If the entire node was replaced, you can use the _no_boot attribute to temporarily remove the node from ClusterWare. You can also update the description of the node with details such as the RMA number or anticipated replacement timeline. When the new node arrives, run the command above to modify the MAC address to match the replacement and then remove the _no_boot attribute to rejoin the node to the ClusterWare cluster.

If the entire node was replaced, then you may prefer to clear the node status and any history associated with that node instead of just updating the MAC address. To do this, delete and recreate the failed node:

cw-nodectl -i n23 delete
cw-nodectl create index=23 mac=44:22:33:44:55:66

Note

Deleting a node from the ClusterWare cluster removes all of the configuration and settings for the node.

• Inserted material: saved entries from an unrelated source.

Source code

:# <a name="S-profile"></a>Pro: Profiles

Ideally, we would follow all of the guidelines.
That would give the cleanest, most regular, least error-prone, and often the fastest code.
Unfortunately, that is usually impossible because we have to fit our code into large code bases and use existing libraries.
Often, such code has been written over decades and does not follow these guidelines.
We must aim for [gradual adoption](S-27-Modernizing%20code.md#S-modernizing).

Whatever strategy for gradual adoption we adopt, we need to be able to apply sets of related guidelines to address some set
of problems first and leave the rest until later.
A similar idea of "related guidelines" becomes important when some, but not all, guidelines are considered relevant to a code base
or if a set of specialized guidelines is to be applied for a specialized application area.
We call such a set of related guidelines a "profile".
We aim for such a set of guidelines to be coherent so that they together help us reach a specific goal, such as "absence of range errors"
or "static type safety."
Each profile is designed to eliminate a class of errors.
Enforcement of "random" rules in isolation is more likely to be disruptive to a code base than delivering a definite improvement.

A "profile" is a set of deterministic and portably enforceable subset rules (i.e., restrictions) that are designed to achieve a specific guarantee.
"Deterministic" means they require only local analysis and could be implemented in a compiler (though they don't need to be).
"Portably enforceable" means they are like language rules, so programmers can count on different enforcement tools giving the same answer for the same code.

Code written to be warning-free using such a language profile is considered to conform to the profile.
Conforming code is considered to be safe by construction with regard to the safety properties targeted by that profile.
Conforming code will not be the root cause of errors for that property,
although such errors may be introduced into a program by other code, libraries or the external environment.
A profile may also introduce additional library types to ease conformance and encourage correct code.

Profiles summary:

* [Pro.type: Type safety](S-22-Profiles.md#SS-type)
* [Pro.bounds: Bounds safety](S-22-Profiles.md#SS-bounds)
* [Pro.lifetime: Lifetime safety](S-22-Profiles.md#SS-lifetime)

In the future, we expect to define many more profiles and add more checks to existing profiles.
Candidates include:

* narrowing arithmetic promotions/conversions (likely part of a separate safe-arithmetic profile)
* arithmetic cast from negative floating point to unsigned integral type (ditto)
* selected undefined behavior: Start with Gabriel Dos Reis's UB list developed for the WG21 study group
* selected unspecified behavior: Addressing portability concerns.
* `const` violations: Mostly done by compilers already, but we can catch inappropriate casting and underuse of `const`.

If a message similar to No free leases appears in the ClusterWare DHCP log after replacing a node, identify the root cause by reviewing the following:

Confirm the MAC address is assigned to the node you expect by running cw-nodectl -i <MAC address> ls. You can also do this by making sure the MAC address that DHCP sees matches your expectations.
Confirm the DHCP request is coming in on the expected interface. It is possible that the network interface on the head node was configured with a different network than the IP that was supposed to be given out. If this is the case, correct the wiring or the IP on the missing interface.
Make sure ClusterWare is aware of the network you are giving out the IP on. Run cw-clusterctl nets ls -l to make sure the network that contains the IP you expect the node to get is shown. You can correct the network definition using the cw-clusterctl nets command.
If the previous checks all pass, examine the generated dhcpd.conf and dhcpd.leases files located in /opt/scyld/clusterware-iscdhcpd/conf. The dhcpd.conf file should contain a subnet definition that matches your network range. The dhcpd.leases file should contain an entry that includes the correct MAC called hardware ethernet coupled with the correct IP address called fixed-address. If the MAC address is present multiple times in the file, review the final entry as later entries overwrite earlier entries. If there is something wrong in either of those files, re-check your settings per the first steps, then restart the clusterware service with systemctl restart clusterware. Wait a few seconds and the dhcpd.conf and dhcpd.leases files should regenerate. If they are still incorrect, contact Penguin Computing for assistance.